Images with object cuboids »
——

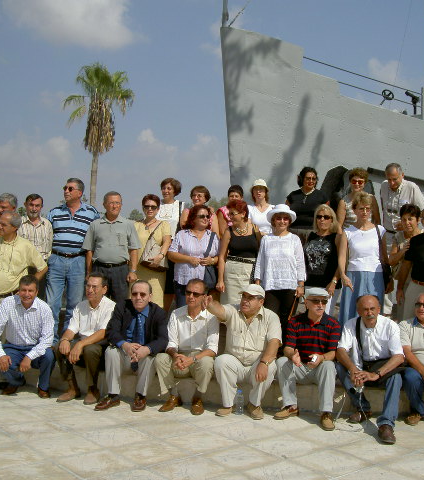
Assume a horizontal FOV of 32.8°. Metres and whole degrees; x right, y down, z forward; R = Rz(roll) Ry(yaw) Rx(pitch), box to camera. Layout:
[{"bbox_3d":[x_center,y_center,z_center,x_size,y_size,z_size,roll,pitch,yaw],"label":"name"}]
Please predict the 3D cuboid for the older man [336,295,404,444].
[{"bbox_3d":[1.298,0.987,5.945,0.550,1.050,0.950,1,1,7],"label":"older man"}]

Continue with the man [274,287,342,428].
[{"bbox_3d":[0.828,0.956,6.185,0.550,1.090,0.820,1,1,6],"label":"man"}]

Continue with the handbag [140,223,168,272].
[{"bbox_3d":[-0.601,0.077,7.453,0.300,0.516,0.120,2,1,-2],"label":"handbag"}]

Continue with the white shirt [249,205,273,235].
[{"bbox_3d":[0.544,-0.103,7.850,0.420,0.580,0.250,1,1,5],"label":"white shirt"}]

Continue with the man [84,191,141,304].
[{"bbox_3d":[-1.013,0.360,7.306,0.560,1.690,0.330,1,1,-5],"label":"man"}]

——

Your task » Retrieve each line of the data in which the word "roll" can be found.

Exercise result »
Assume a horizontal FOV of 32.8°. Metres and whole degrees; x right, y down, z forward; R = Rz(roll) Ry(yaw) Rx(pitch), box to camera. Layout:
[{"bbox_3d":[x_center,y_center,z_center,x_size,y_size,z_size,roll,pitch,yaw],"label":"name"}]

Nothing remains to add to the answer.